В следующем коридоре немцев встретили автоматным огнем. Полетели ручные гранаты, автоматные выстрелы смолкли. Хлопнула железная дверь. Жестокая игра повторилась. Так она продолжалась час за часом, по мере того как бой приближался к мозгу крепости - командному пункту. За боем в форте "Максим Горький" пристально следили в Севастополе, в штабе вице-адмирала Октябрьского, поблизости от порта. Офицер-радист лейтенант Кузнецов сидел у рации и слушал. Каждые полчаса с "Максима Горького" поступали сообщения. Приказ адмирала командирам и комиссарам был прост: "Оборона до последнего человека".
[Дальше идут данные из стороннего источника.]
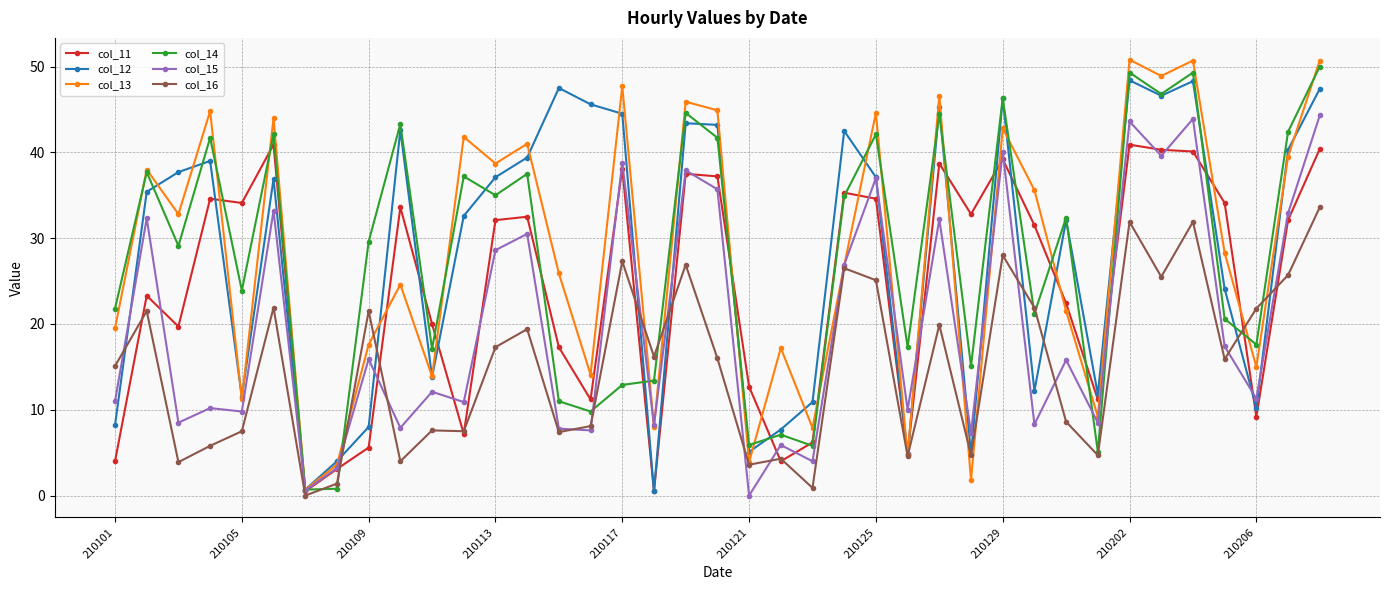

What is the average value of the col_15 series?

20.0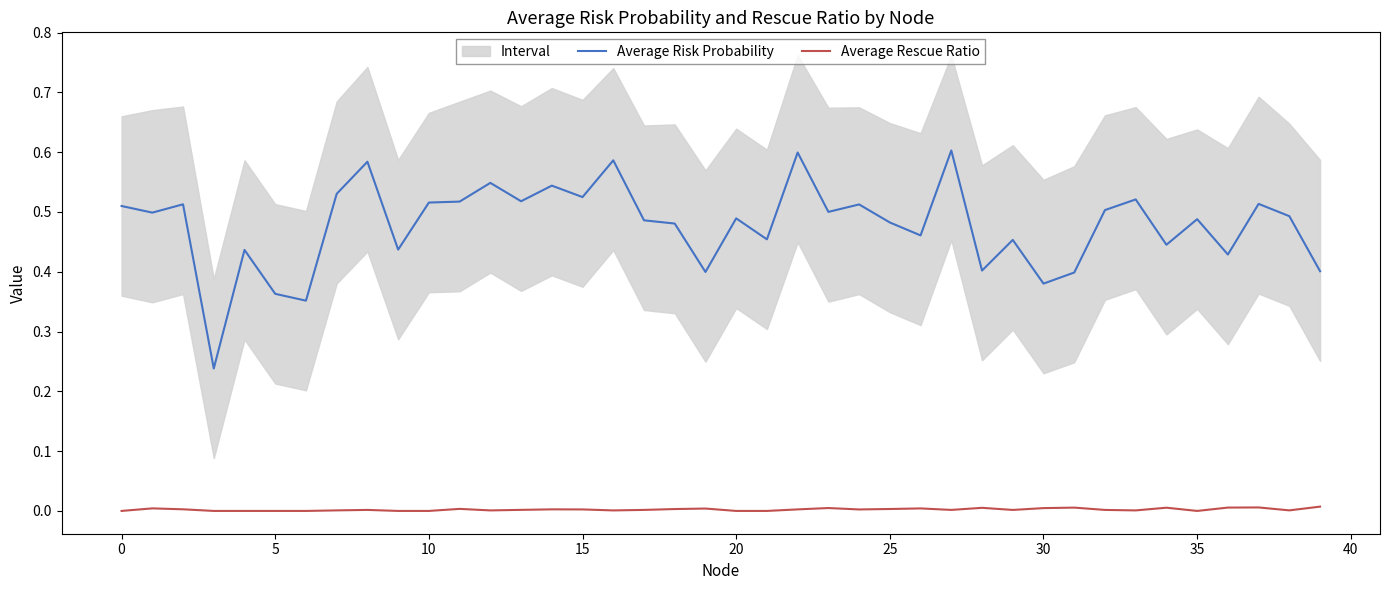

What are all the series names shown in the legend?

Average Risk Probability, Average Rescue Ratio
Поступило сообщение. Кузнецов принял его и передал:

– Нас осталось сорок шесть. Немцы барабанят по нашей бронированной двери и требуют сдаваться. Дважды мы открывали смотровой люк и стреляли в них. Теперь это больше невозможно.
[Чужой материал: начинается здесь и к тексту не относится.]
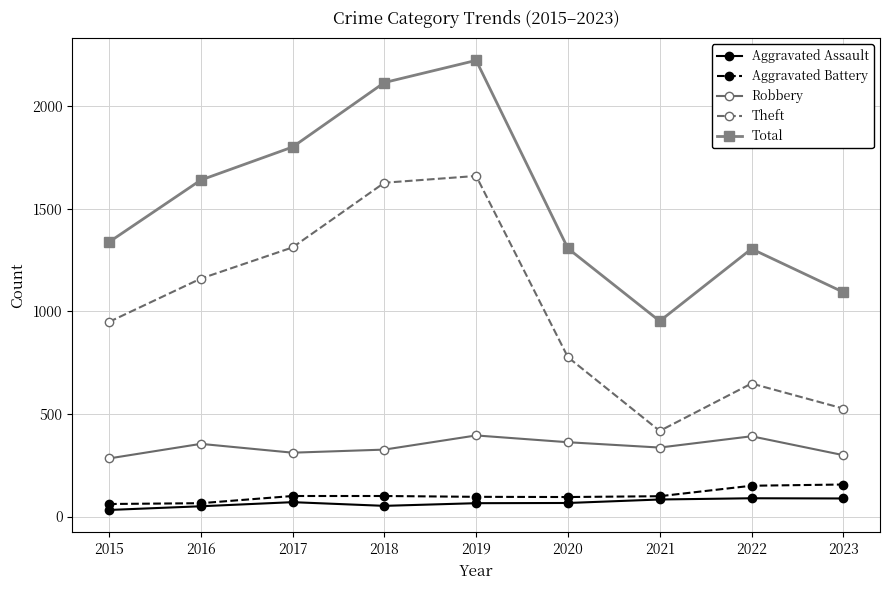

How many interior local peaks does the Total series have?

2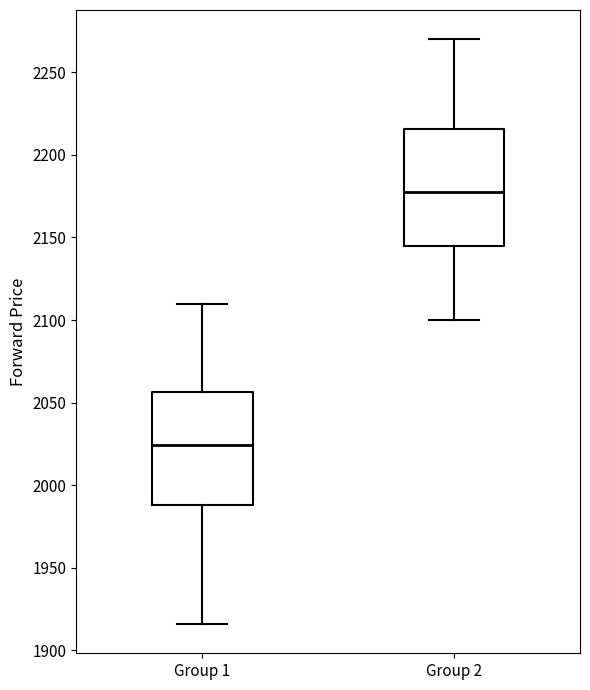

Where does the median line of the box for Group 2 sit on the y-axis? The values are not printed on the chart, so give them approximately, as read against the axis.

2180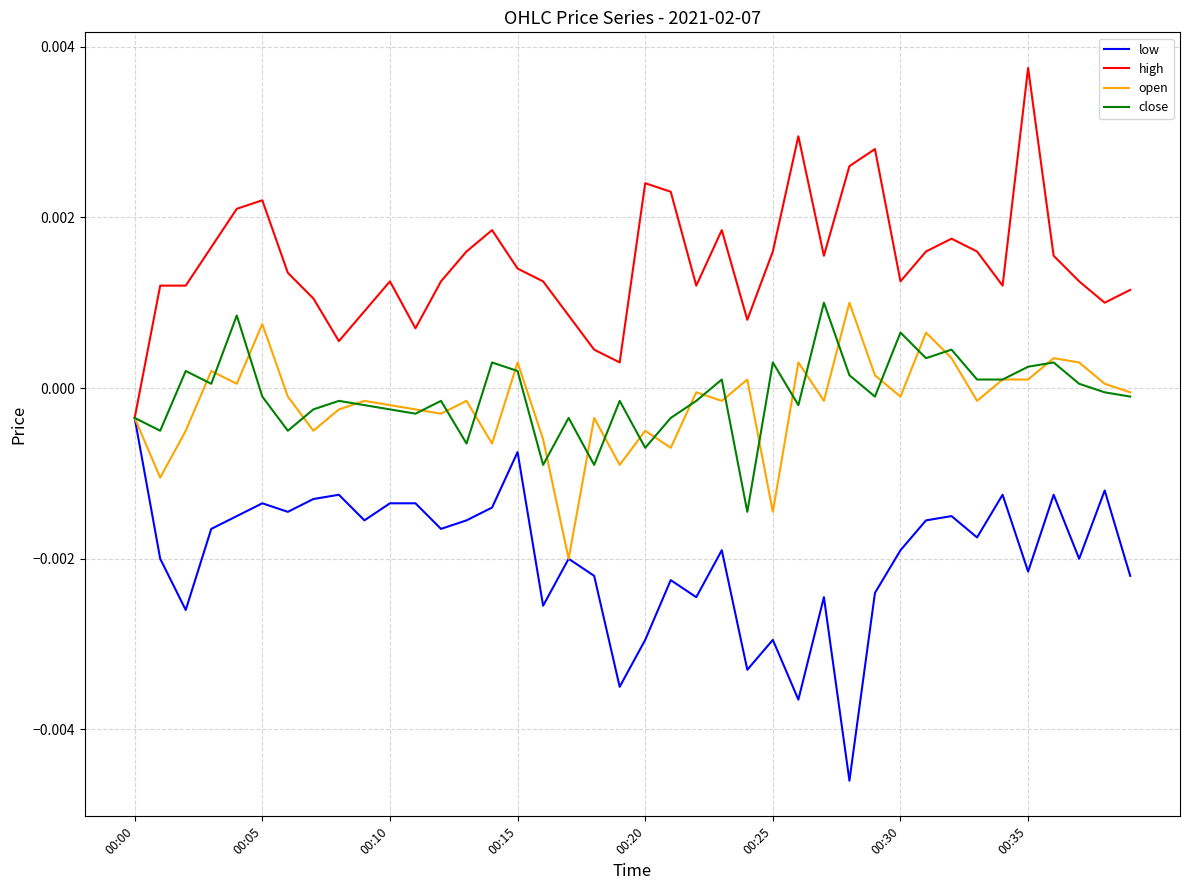

At which category does the chart reach its peak across all series?

00:35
Через полчаса пришло новое сообщение: "Нас осталось двадцать два. Готовимся подорвать себя. Сообщений больше не будет. Прощайте".

Они сдержали слово. Мозговой центр форта взлетел на воздух, подорванный защитниками. Битва окончилась. Из всего гарнизона форта численностью 1000 человек в плен попало всего пятьдесят - все раненые. Цифры говорят сами за себя.

17 июня, когда сражение за "Максим Горький I" еще вовсю полыхало, саксонские батальоны 31-го пехотного полка 24-й пехотной дивизии овладели фортами "ГПУ", "Молотов" и "Чека".

22-я пехотная дивизия из Бремена под командованием генерал-майора Вольфа аналогичным образом продвинулась на юг левее саксонцев, и 17 июня ее 65-й пехотный полк, усиленный 2-й батареей штурмовых орудий 190-го дивизиона, взял форт "Сибирь". 16-й пехотный полк разгромил форты "Волга" и "Урал". 22-й дивизии довелось первой выйти 19 июня к Северной гавани последнему барьеру с севера на пути к южной стороне Севастополя.

50-й пехотной дивизии из Бранденбурга и Мекленбурга под командованием генерал-майора Фридриха Шмидта, а также румынской 4-й горнострелковой дивизии генерала Ласара досталась неблагодарная задача продираться по поросшей кустарником скалистой местности с северо-востока в направлении Гайтанской возвышенности. Они сумели справиться с заданием и вышли к восточной оконечности Северной гавани.

На западном фронте 30-й корпус генерал-лейтенанта Фреттер-Пико 11 июня, согласно плану, развернул атаку силами сначала 72-й пехотной дивизии генерал-лейтенанта Мюллярд-Гебхарда и 28-й легкой дивизии генерал-лейтенанта Зиннгубера, а позднее также 170-й пехотной дивизии генерал-майора Зандера. Дивизии наступали по обеим сторонам главной дороги, которая вела к городу с берега. Все зависело от овладения господствующей высотой - Сапун-горой. Этот холм являлся ключом к южной части города; бои шли за вершины гор и овраги. Приходилось вести самую настоящую войну в миниатюре за хорошо замаскированные опорные пункты укрепившегося на скалах противника - "Северный нос", "Часовенная гора" и Камарские пещеры стали важнейшими местами сражения. Солдатам 72-й пехотной дивизии вовек не забыть этих названий.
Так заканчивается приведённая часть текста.